## About this task
List, from the lines below, each one with "worn" in it.

Segment Start: Data for this task

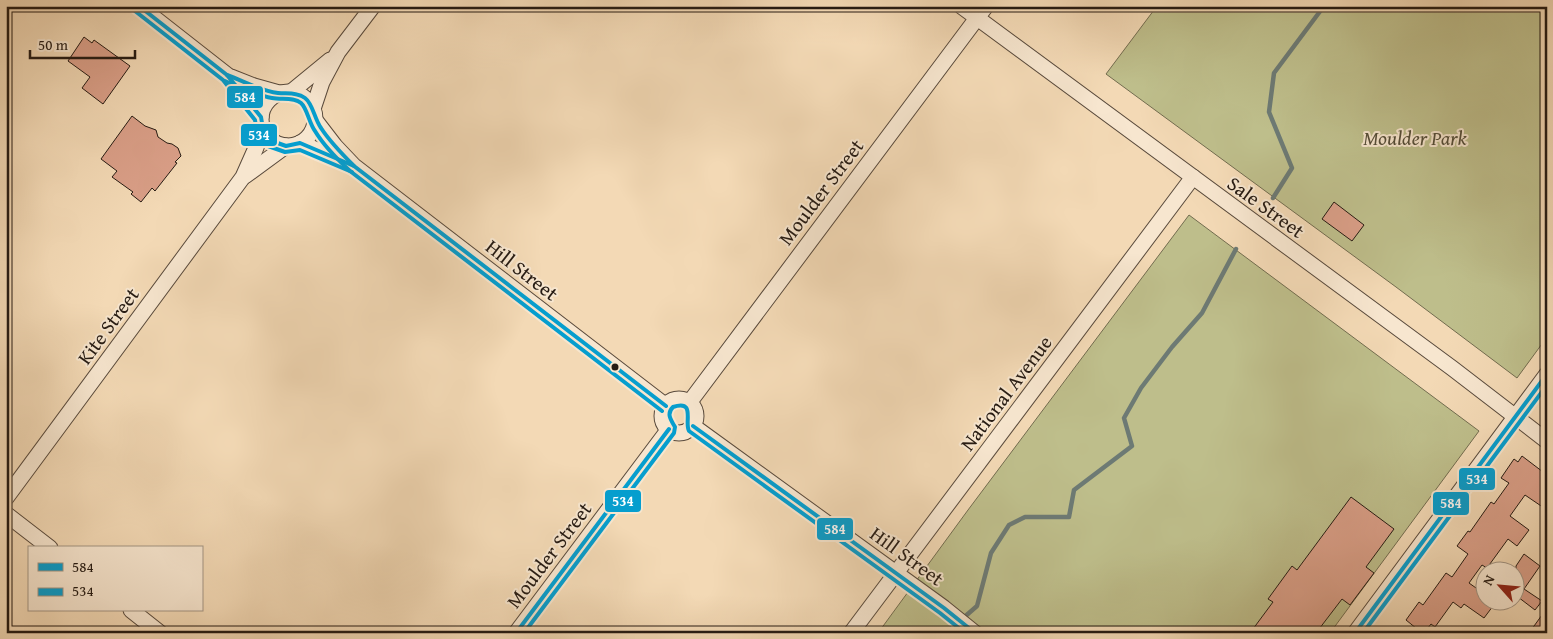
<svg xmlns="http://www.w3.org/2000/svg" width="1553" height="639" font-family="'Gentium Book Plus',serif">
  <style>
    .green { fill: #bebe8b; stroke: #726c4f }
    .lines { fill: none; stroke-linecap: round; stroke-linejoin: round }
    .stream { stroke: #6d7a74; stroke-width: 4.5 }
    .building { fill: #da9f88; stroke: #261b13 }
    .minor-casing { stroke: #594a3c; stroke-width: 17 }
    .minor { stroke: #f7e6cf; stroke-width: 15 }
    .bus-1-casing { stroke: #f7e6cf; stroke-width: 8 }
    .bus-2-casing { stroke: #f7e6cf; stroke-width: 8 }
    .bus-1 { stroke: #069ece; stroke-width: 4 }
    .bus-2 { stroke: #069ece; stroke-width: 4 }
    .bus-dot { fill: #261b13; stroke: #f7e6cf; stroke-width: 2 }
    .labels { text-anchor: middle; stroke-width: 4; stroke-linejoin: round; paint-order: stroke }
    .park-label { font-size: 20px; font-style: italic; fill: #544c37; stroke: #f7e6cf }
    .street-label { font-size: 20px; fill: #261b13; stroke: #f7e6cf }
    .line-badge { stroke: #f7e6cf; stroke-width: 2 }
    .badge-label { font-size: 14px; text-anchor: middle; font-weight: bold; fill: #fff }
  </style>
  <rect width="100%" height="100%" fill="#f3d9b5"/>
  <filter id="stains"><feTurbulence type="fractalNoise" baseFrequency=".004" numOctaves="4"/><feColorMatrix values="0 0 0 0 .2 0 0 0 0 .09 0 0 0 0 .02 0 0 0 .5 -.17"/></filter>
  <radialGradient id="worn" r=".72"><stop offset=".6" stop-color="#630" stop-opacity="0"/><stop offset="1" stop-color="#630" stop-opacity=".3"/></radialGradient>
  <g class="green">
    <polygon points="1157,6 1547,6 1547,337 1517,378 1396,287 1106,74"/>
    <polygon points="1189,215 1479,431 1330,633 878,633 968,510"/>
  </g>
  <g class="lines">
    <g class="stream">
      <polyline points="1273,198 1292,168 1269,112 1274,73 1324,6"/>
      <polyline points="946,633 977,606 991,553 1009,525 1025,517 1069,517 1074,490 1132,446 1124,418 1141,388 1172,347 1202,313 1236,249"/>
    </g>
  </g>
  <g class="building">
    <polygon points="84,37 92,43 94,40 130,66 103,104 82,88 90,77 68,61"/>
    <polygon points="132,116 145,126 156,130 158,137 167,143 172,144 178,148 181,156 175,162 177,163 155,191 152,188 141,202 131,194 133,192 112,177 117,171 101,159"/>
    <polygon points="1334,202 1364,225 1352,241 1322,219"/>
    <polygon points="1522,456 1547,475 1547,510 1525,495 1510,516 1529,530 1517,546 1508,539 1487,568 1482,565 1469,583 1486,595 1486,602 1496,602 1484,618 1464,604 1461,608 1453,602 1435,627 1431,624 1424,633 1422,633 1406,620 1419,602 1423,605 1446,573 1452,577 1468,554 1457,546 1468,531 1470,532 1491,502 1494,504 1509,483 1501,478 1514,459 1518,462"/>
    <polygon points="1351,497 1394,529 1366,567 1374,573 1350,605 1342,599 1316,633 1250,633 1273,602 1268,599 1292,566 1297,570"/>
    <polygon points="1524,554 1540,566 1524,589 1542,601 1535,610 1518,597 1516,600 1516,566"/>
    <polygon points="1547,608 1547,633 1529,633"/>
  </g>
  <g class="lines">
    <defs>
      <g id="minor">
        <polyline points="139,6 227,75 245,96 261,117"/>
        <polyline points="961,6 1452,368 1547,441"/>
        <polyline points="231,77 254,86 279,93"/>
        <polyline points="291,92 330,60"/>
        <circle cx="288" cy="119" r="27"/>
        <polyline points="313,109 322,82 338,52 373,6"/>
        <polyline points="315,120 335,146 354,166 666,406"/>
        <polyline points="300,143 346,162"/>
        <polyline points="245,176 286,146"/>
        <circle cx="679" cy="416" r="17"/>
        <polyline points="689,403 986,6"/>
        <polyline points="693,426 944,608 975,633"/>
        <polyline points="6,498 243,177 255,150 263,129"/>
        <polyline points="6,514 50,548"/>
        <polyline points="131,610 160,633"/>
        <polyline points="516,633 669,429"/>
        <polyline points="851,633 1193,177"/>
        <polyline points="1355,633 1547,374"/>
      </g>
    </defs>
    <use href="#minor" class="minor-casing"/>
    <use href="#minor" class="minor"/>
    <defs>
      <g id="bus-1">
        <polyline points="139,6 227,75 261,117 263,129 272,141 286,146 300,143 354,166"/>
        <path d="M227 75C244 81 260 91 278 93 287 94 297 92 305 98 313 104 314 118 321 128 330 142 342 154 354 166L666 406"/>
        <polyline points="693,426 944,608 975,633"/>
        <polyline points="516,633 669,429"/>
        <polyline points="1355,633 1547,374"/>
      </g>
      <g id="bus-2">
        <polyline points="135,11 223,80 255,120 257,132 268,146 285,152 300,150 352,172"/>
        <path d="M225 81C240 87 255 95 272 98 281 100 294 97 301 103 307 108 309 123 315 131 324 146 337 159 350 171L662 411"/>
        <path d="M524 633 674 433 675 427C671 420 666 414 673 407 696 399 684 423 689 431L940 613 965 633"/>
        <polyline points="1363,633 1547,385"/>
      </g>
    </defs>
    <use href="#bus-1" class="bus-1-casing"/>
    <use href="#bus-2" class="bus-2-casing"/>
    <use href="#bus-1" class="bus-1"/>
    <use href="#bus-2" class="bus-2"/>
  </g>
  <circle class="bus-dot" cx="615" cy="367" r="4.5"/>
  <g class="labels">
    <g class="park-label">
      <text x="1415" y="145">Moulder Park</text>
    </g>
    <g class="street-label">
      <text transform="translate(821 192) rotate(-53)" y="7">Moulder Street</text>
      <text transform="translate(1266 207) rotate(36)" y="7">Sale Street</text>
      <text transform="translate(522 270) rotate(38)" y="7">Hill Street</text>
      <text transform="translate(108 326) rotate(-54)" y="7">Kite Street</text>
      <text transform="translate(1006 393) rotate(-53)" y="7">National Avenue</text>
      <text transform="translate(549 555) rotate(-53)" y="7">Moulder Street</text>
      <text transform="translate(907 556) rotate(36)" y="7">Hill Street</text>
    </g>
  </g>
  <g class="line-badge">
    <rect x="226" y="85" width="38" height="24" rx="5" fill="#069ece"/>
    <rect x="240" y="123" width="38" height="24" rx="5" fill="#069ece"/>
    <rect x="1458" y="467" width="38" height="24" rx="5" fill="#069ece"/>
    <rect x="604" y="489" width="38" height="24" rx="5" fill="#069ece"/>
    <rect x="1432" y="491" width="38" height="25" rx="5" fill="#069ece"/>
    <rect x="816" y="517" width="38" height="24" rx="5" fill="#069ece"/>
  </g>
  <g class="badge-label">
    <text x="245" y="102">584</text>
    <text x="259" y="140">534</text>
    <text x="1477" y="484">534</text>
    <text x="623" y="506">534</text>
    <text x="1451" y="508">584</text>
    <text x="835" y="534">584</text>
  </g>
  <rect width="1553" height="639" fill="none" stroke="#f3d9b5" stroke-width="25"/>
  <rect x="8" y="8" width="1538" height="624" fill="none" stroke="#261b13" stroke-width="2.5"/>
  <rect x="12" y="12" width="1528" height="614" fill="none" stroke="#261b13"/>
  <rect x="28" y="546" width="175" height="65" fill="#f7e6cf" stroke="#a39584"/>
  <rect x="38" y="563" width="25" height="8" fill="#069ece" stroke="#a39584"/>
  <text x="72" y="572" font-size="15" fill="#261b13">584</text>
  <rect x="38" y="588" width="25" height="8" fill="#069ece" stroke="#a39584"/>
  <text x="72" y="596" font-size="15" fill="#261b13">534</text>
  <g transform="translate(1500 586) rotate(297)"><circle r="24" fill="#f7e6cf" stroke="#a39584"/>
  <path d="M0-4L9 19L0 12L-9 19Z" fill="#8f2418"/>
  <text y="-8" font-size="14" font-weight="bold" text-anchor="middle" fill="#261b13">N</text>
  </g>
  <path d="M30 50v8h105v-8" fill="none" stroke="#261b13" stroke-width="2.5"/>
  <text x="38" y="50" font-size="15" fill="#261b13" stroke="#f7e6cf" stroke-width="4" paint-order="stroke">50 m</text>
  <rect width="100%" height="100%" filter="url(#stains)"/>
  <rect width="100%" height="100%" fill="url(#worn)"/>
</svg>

Segment End: Data for this task

## Response to this task
  <radialGradient id="worn" r=".72"><stop offset=".6" stop-color="#630" stop-opacity="0"/><stop offset="1" stop-color="#630" stop-opacity=".3"/></radialGradient>
  <rect width="100%" height="100%" fill="url(#worn)"/>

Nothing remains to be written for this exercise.